My Food Stall Serves SSS-Grade Delicacies!
Chapter 71: The Truth Is...
CHAPTER 71: THE TRUTH IS...
When Halloway returned, the guild hall felt much smaller. His footsteps were heavier now, more deliberate. Marron looked up from her cold tea as he approached.
His shoulders are curved inward. Whatever he’s carrying, it’s heavy.
"We need to talk," he said quietly. "All of us."
Charity closed her notebook with a snap. Lucy shifted nervously on Marron’s shoulder while Mokko’s ears swiveled toward the guildmaster’s voice.
"What did it tell you?" Marron asked.
Halloway said nothing until they were safely inside his office. He sat on his plush armchair, and drank a swig of his ice-cold tea. For a moment, he looked older than he actually was.
"Your cart," he began, then paused. "Marron, do you know what you’ve been cooking with?"
She frowned. "It’s... my cart. From when I first arrived. I know it’s magical, but—"
"It’s a Legendary Tool." The words fell like stones into still water. "One of seven artifacts that have shaped culinary history for centuries."
The tea mug slipped from Marron’s fingers, clattering against the table. Lucy squeaked in alarm. Mokko’s massive head turned toward her, concern evident in his dark eyes.
"That’s impossible," Marron whispered. "It’s just... I mean, it helps my cooking, but it’s not..."
"Look around the guild hall," Halloway said quietly. "My office has a tapestry, but there are also paintings on the walls."
Marron took Lucy with her and briefly, they allowed themselves to look at the paintings hanging on the walls. She had admired them, but never studied them. Now, she could see what she missed.

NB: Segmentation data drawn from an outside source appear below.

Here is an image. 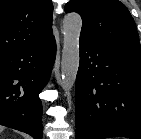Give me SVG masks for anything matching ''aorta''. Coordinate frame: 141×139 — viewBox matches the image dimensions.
<instances>
[{
  "label": "aorta",
  "mask_w": 141,
  "mask_h": 139,
  "mask_svg": "<svg viewBox=\"0 0 141 139\" xmlns=\"http://www.w3.org/2000/svg\"><path fill=\"white\" fill-rule=\"evenodd\" d=\"M82 28L81 16L77 13H69L63 20V50L61 61L62 88L69 93L76 80L80 50L79 40Z\"/></svg>",
  "instance_id": "obj_1"
}]
</instances>
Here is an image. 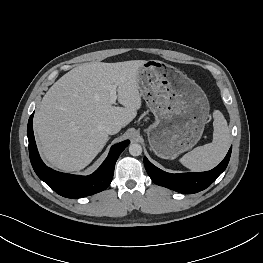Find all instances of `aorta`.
<instances>
[{"label": "aorta", "instance_id": "1", "mask_svg": "<svg viewBox=\"0 0 263 263\" xmlns=\"http://www.w3.org/2000/svg\"><path fill=\"white\" fill-rule=\"evenodd\" d=\"M129 153L132 156H139L142 153V147L140 144L132 143L129 145Z\"/></svg>", "mask_w": 263, "mask_h": 263}]
</instances>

In each painting, there were seven figures, each holding different kitchen equipment. There was a knife that looked sharp enough to cut through fabric. There was a wok in the middle of swirling storms. A silhouette held a ladle that dripped liquid starlight.

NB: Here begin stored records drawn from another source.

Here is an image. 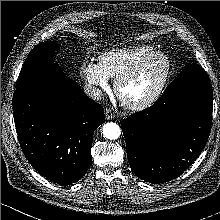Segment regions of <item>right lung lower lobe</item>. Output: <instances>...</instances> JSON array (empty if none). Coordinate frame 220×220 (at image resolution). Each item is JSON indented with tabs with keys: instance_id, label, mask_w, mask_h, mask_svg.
Segmentation results:
<instances>
[{
	"instance_id": "right-lung-lower-lobe-1",
	"label": "right lung lower lobe",
	"mask_w": 220,
	"mask_h": 220,
	"mask_svg": "<svg viewBox=\"0 0 220 220\" xmlns=\"http://www.w3.org/2000/svg\"><path fill=\"white\" fill-rule=\"evenodd\" d=\"M13 111L20 146L36 171L61 185L83 177L105 115L77 82L63 77L16 89Z\"/></svg>"
}]
</instances>
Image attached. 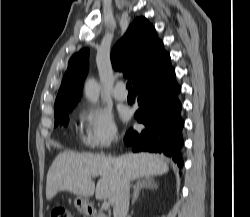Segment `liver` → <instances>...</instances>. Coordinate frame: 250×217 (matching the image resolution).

Each painting had different tools, though. Sometimes the wok was missing, there was a blender, and other inconsistencies. Regardless, there was one constant figure: there was always a silhouette behind a cart.

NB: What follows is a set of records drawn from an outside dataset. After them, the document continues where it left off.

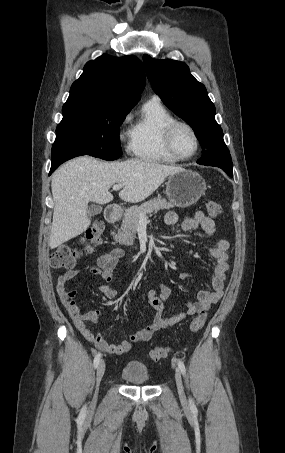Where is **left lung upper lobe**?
<instances>
[{"mask_svg":"<svg viewBox=\"0 0 285 453\" xmlns=\"http://www.w3.org/2000/svg\"><path fill=\"white\" fill-rule=\"evenodd\" d=\"M147 77L155 93L177 116L194 130L202 147L197 163L232 170L230 152L223 131L215 120V106L203 84L198 82L185 63L143 56Z\"/></svg>","mask_w":285,"mask_h":453,"instance_id":"5c2ea615","label":"left lung upper lobe"}]
</instances>
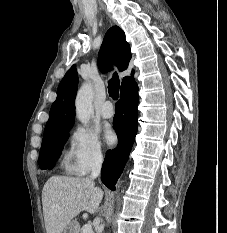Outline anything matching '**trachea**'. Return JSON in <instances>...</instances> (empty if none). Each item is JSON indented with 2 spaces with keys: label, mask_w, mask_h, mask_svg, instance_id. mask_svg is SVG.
I'll return each mask as SVG.
<instances>
[{
  "label": "trachea",
  "mask_w": 227,
  "mask_h": 233,
  "mask_svg": "<svg viewBox=\"0 0 227 233\" xmlns=\"http://www.w3.org/2000/svg\"><path fill=\"white\" fill-rule=\"evenodd\" d=\"M119 87H120V80L118 74L115 72L113 77L108 82V92L109 95L114 99L117 100L119 97Z\"/></svg>",
  "instance_id": "1"
}]
</instances>
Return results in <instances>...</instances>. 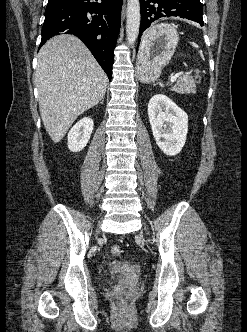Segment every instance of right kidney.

When they returned to Halloway’s office, he gestured to the tapestry hanging behind him. His version had silhouettes that looked like a:
- knife
- wok
- whisk
- saucepan
- pot
- food cart
"As the Tools are tales of legend, nobody can agree on what they are."
Charity nodded. "Makes sense. Even the merchants can’t agree."
"Different regions claim different artifacts." Halloway continued.
"Some say the knife was lost centuries ago. Others insist the wok was destroyed in the Dragon Wars. But the cart..." He gestured toward his tapestry, and turned his head to the door. Marron understood that he meant the paintings outside. "The cart appears in every single one. Every historical account and legend."
Marron’s hands trembled as she stared at the woven images. "But I didn’t know. When I arrived, it was just... there. With me. I thought it was part of being summoned."
+
"Unfortunately, the mimic confirmed it." Halloway’s face looked grim. "Dungeons spawn because of an influx of magic. We thought it was because of the mages and their experiments, but...for Whetvale..."
He put a hand on Marron’s shoulder, his eyes full of pity.
"The mimics went after Brookvale because it had two or three shops full of magical items. The mimic we captured didn’t go into too many details..." Halloway’s voice turned bitter here, like he was inexplicably angry.
It made Marron shake, because she had never seen him react so strongly before.
He noticed the fear in her eyes and caught himself, breathing deeply. "...sorry. They hunger for magical power, and you’ve been walking around with a large source of culinary magic."
The implication made Marron feel like someone had thrown a bucket of ice water at her.
I knew it was making my food tastier, but I didn’t know it was so valuable. Were any of the successful dishes mine? Or did I make as much money as I did because of the cart?
How much of it was me...and my skills?
"There’s more," Halloway said, his voice heavy with old pain. "I need to tell you about Juno."
Charity had been taking notes, but abruptly stopped when she heard the name Juno. She stared at the Guildmaster, eyes wide in shock.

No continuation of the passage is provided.